We stopped just once, to introduce Dexy to his first sheep. Sensing thrilling possibilities, and trembling with a mixture of fear and ecstasy, the dog approached the humble grazing ewe. Strained forward on his lead, he tentatively introduced his nose as far into the wool surrounding the sheep’s daggy old bottom as he dared and inhaled deeply. And the smell must have been a revelation, because here, unexpectedly, was the exact source of that mysterious, overpowering, intoxicating scent that clung to every fern and blade of grass, and suddenly the world was more comprehensible.

By the time we reached the village, I was at the stage where death would have been a welcome release. Sharon was merely complaining of thirst. In the pub was a big screen, on to which was being projected the Live8 concert. Annie Lennox was about to go on. The glassy-eyed punters were gathered round and the atmosphere was strangely pious, even in this remote spot.

I asked the landlord for two pints of lager, and, just checking, whether he took debit or credit cards, as neither of us had cash.
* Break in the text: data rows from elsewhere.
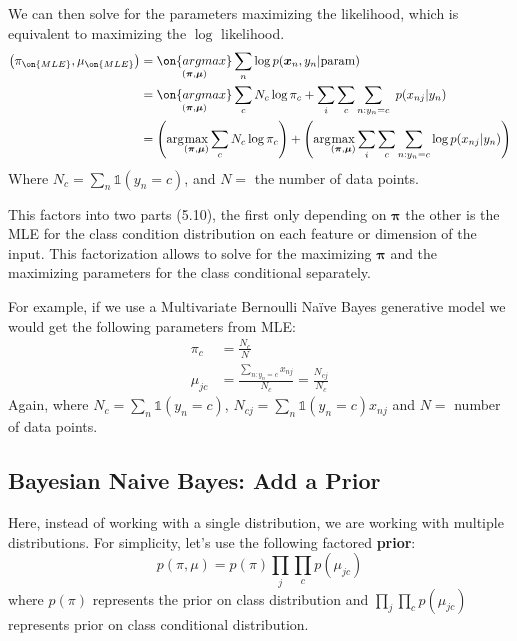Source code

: \documentclass{article}
\renewcommand{\v}{\boldsymbol}
\begin{document}
\smallskip

We can then solve for the parameters maximizing the likelihood, which is equivalent to maximizing the $\log$ likelihood.
\begin{align}
		\left(\pi_{\on{MLE}}, \mu_{\on{MLE}}\right) &= \underset{(\v \pi,\v \mu)}{\on{argmax}} \sum_n \log p(\v x_n , y_n| \text{param})\\
		&= \underset{(\v \pi,\v \mu)}{\on{argmax}} \sum_c N_c \log \pi_c + \sum_i\sum_c\sum_{n:y_n=c}\  p(x_{nj}|y_n)\\
	    &= \left(\arg\!\max_{(\v \pi,\v \mu)} \sum_c N_c \log \pi_c\right) + \left(\arg\!\max_{(\v \pi,\v \mu)} \sum_i\sum_c\sum_{n:y_n=c}\log p(x_{nj}|y_n)\right)
\end{align}
Where $N_c = \sum_n \mathbb{1}(y_n = c)$, and $N =$ the number of data points.

\smallskip

This factors into two parts (5.10), the first only depending on $\v\pi$ the other is the MLE for the class condition distribution on each feature or dimension of the input. This factorization allows to solve for the maximizing $\v\pi$ and the maximizing parameters for the class conditional separately.

\smallskip

For example, if we use a Multivariate Bernoulli Na\"ive Bayes generative model we would get the following parameters from MLE:
\begin{align}
		\pi_c &= \frac{N_c}{N}\\
		\mu_{jc} &= \frac{\sum_{n:y_n=c}x_{nj}}{N_c} = \frac{N_{cj}}{N_c}
\end{align}
Again, where $N_c = \sum_n \mathbb{1}(y_n = c)$, $N_{cj} = \sum_n \mathbb{1}(y_n = c) x_{nj}$ and $N =$ number of data points.\\
\subsection{Bayesian Naive Bayes: Add a Prior}
Here, instead of working with a single distribution, we are working with multiple distributions. For simplicity, let's use the following factored \textbf{prior}:
\[p(\pi, \mu) = p(\pi) \prod_j \prod_c p(\mu_{jc})\] 
where $p(\pi)$ represents the prior on class distribution and $\prod_j \prod_c p(\mu_{jc})$ represents prior on class conditional distribution.

\smallskip
\end{document}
He didn’t. He stopped pouring and watched while I had another look through my wallet. ‘Euros?’ I said. He shook his head. ‘We take beads, shells and most types of garden produce,’ he said, pokerfaced. ‘But not cards. And certainly not euros.’ Not only did he not take cards or euros but there wasn’t a taxi in the village, either. He let us have a half of lager each on the house. Sharon tossed down hers in one, then rolled and lit up a small joint to console herself, reasoning that if the landlord smelt it he could only ask her to leave, which we were going to have to do anyway.

Annie Lennox began to sing. The landlord started shaking a pair of maracas. Ladies were dancing. He’d set up a terrific sound system and Lennox sounded inspired and inspiring. I changed my mind. Actually, Live8 looked and sounded bloody fantastic. Especially if long-expected rain is starting to beat on the window and it’s a five-mile walk back to the car.